Esta trama netamente histórica, que se vislumbra claramente en la primera media hora de la obra después del prólogo, no desaparece del todo en el resto de la misma, pero es entonces que el argumento individual y personalista toma mayor renombre. Y es así que entra en escena el gran actor George O’Brien, haciendo el papel de Davy, joven que ha heredado de su padre asesinado el ideal de forjar una gran nación y que paralelamente a su lucha por cumplir ese sueño, lidiará con el villano que dio muerte a su progenitor y peleará por conquistar a su amada Miriam, de la que ha estado enamorado desde niño. En esta sección podemos ir advirtiendo diversas de las genialidades de Ford, como las intrigas bien logradas, la cámara que se mueve más rápido en las escenas que lo requieren (especialmente en el enfrentamiento final con los indios, donde incluso las mujeres cogen las armas y se suman codo a codo a la reyerta con los hombres), un espejo en el salón a través del cual vemos al malhechor Bauman planeando su próximo golpe, la naturalidad de los personajes frente a la muerte en general, una cámara situada en los mismos rieles y que enfoca mejor que nada el poderío del ferrocarril en todos sus aspectos, e incluso los tres veteranos de guerra que con su humor, equilibran el panorama emocional.
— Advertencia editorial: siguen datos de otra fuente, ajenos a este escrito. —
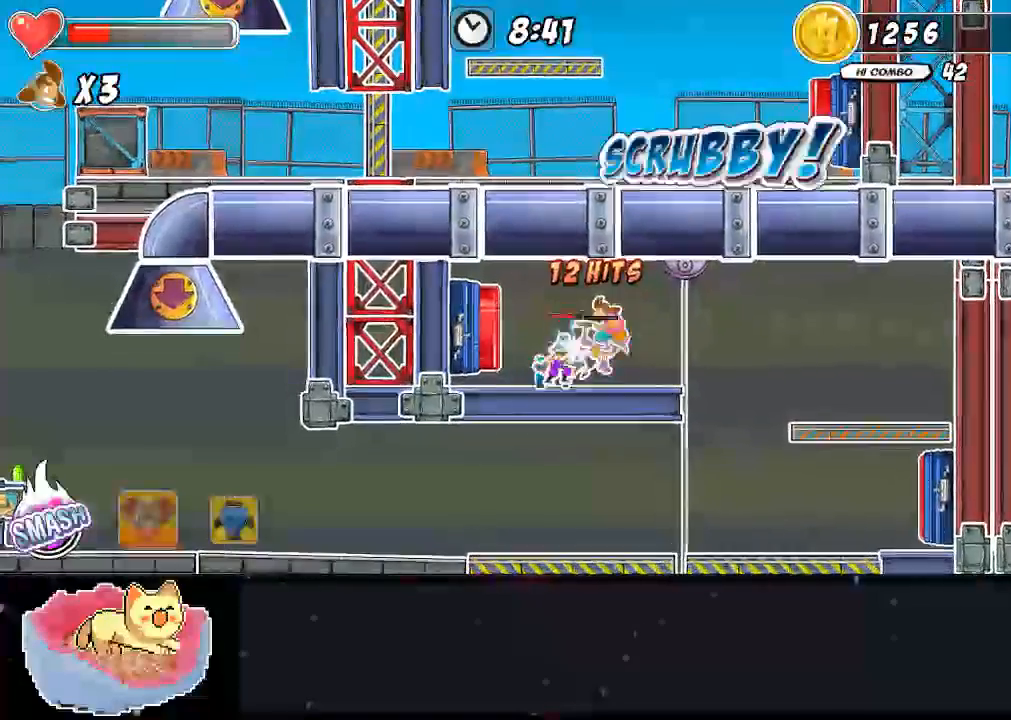
{"buttons": ["Y"], "left_stick": "center", "right_stick": "center", "events": [[100, "Y", "down"], [267, "Y", "up"], [333, "Y", "down"], [400, "Y", "up"], [467, "Y", "down"]]}
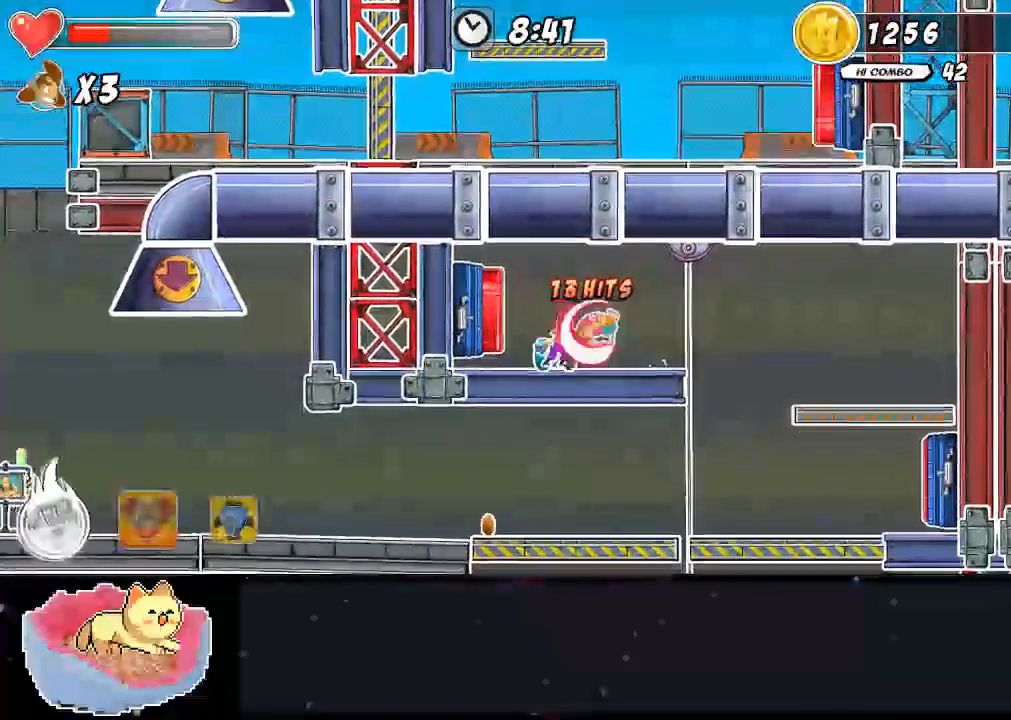
{"buttons": ["Y"], "left_stick": "center", "right_stick": "center"}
De ese modo, la película no llega a ser ningún drama. En ningún momento nos sentimos angustiados por la crueldad intrínseca y presente en todo momento ni por las penurias de quienes vivieron allí (de eso se encargarían casi setenta años después Kevin Costner y Clint Eastwood). En la escena final, cuando en una fecha conmemorativa de mayo de 1869 se produce la ansiada unión de las vías férreas, estando presentes nada menos que las dos locomotoras originales de aquel magno evento, y los estadistas hundiendo un clavo dorado como señal de haber concluido el proyecto, no podemos sentirnos menos que admirados por la gran empresa acometida…

      

Duración: 133 minutos 
País: Estados Unidos
Género: Western
Director: John Ford (1894 – 1973)
Reparto: George O’Brien (Davy Brandon), Madge Bellamy (Miriam Marsh), Charles Edward Bull (Abraham Lincoln), Cyril Chadwick (Peter Jesson), Hill Walling (Thomas Marsh), Fred Kohler (Bauman), George Waggner (Buffalo Bill).